A história desses dois começou quando Dona Bia ainda era adolescente e chamava-se Beatriz. Era uma menina que trabalhava na fazenda do pai desse homem que agora bebia em sua cozinha. Beatriz trabalhava no casarão ajudando na limpeza, enquanto seu pai, além de vaqueiro, fazia o serviço pesado da fazenda. Durante muito tempo Beatriz teve que encarar pai e filho. Ela morou naquela fazenda por quase vinte anos, deixando-os logo depois que morreu o pai dele, e como resultado desse relacionamento, ganhou uma casa, que depois transformou em bordel, e um amante que ainda a procurava.

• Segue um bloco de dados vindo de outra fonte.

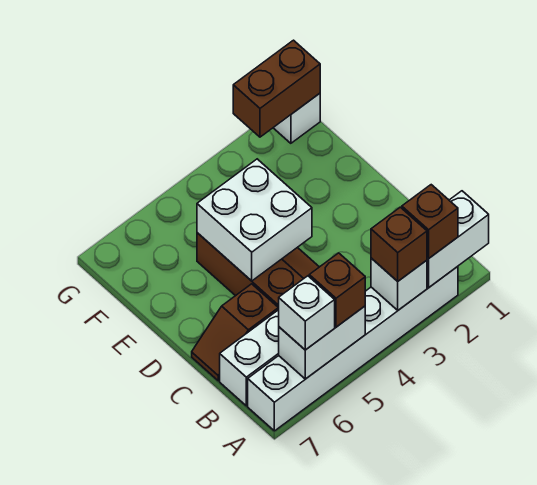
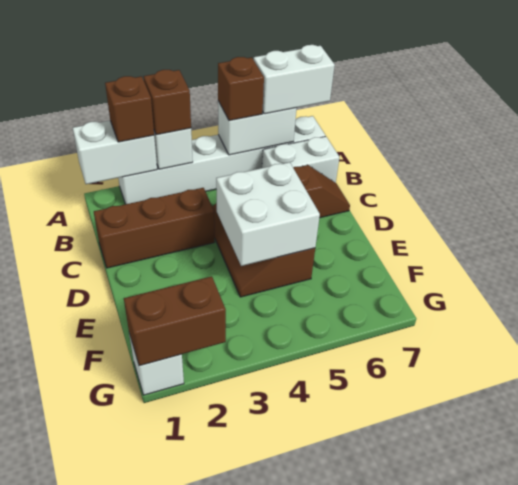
white 1x1 brick [278,276,335,350] -> white 1x2 brick [253,45,335,114]
none -> brown 1x3 brick [94,188,215,268]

Depois de a mesa cheia de garrafas vazias e alguns pratos sujos de tira-gosto, os dois foram deitar-se. A essa altura o salão estava silencioso, sinal de que o cabaré já estava fechado.
No domingo o cabaré não funcionava. As meninas folgavam e podiam dormir até mais tarde. Também podiam escolher o divertimento que achassem melhor para aquele dia.
Dona Bia amanheceu ao lado de seu velho amante, que não demorou muito tempo para ir embora. Não esperou sequer pelo café da manhã. Levantou-se, vestiu-se, e sem acordá-la saiu na ponta dos pés e jogou a chave por baixo da porta.
A essa altura as beatas já desciam pela rua para a catedral que badalava os sinos convidando os fiéis para a primeira missa do domingo. Algumas olhavam de soslaio ao cruzarem com o fazendeiro que estava saindo do cabaré àquela hora, e seguiam de rua abaixo resmungando.